Abdullah b. Mübarek şöyle devam ediyor: “Bunu işitince uykudan uyandım ve ‘gidip o zatı ziyaret etmeliyim’ dedim. Arkadaşlarımdan ayrılıp fiam kafilesine katıldım. fiam’a gidince o zatın evini araştırıp

buldum. Kapıyı çaldım. Bir kimse kapıya çıktı. Adını sordum. ‘Ali b. Muvaffak’ dedi. İsmimi sordu. ‘Abdullah b. Mübarek’ deyince feryat edip kendinden geçti. Ayılınca gördüğüm rüyayı kendisine anlattım.

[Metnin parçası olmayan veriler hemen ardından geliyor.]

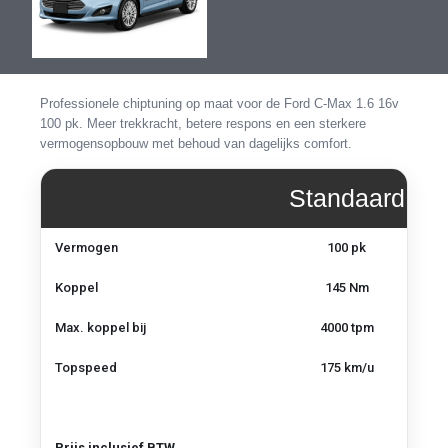
de
de
afbeeldingen-
afbeeldingen-
gallerij
gallerij
Professionele chiptuning op maat voor de Ford C-Max 1.6 16v
100 pk. Meer trekkracht, betere respons en een sterkere
vermogensopbouw met behoud van dagelijks comfort.
Standaard
Vermogen,
Vermogen
100 pk
koppel
en
Koppel
145 Nm
topsnelheid
–
Max. koppel bij
4000 tpm
Ford
C-
Topspeed
175 km/u
Max
1.6
16v
100
pk
Prijs inclusief BTW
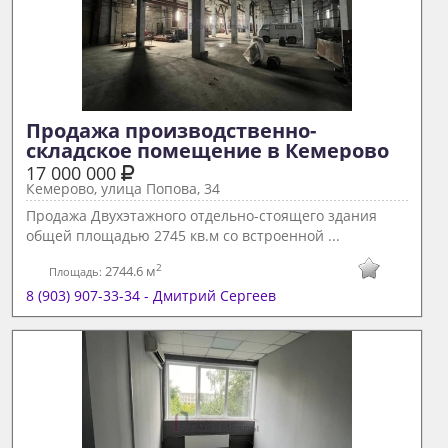
Продажа производственно-
складское помещение в Кемерово 
17 000 000
Кемерово, улица Попова, 34
Продажа Двухэтажного отдельно-стоящего здания
общей площадью 2745 кв.м со встроенной ...
2
2744.6 м
Площадь:
8 (903) 907-33-34 - Дмитрий Сергеев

Haccının kabul edildiğini ve kendi haccı ile beraber altı yüz bin kişinin ibadetinin kabul edildiğini de haber vererek, ‘Bana nasıl hayırlı bir amel işlediğini anlat.’ dedim. O da anlattı:

‘Ben ayakkabı tamircisiyim. Otuz seneden beri hacca gitmeyi arzu ederdim. Bu işimden otuz senede üç yüz dirhem gümüş biriktirdim. Bu sene hacca gidecektim. Hanımım hamileydi. Komşu evden yemek kokusu

gelince, gidip onlardan yemek istememi söyledi. Ben de öyle yaptım. Komşum ağlayarak şöyle dedi: ‘Ey Ali b. Muvaffak, bizim bu yemeğimiz size helal olmaz. Çünkü üç gündür çocuklarım bir şey yemediler. Bütün
Şam’da bir iş bulamadım, kimse bana iş vermedi. Ölü bir hayvan gördüm. Zaruret miktarınca ondan bir parça kesip getirdim, çocuklara yemek pişiriyorum. Size helal olmaz.’

Bunu duyunca içime bir acı düştü. Hac için biriktirdiğim gümüşleri getirip verdim ve ‘Bunu çocuklarına nafaka yap, haccımız bu olsun!’ dedim.”

Abdullah b. Mübarek duydukları üzerine; “Allah Tealâ, gerçek rüya gösterdi” buyurdu.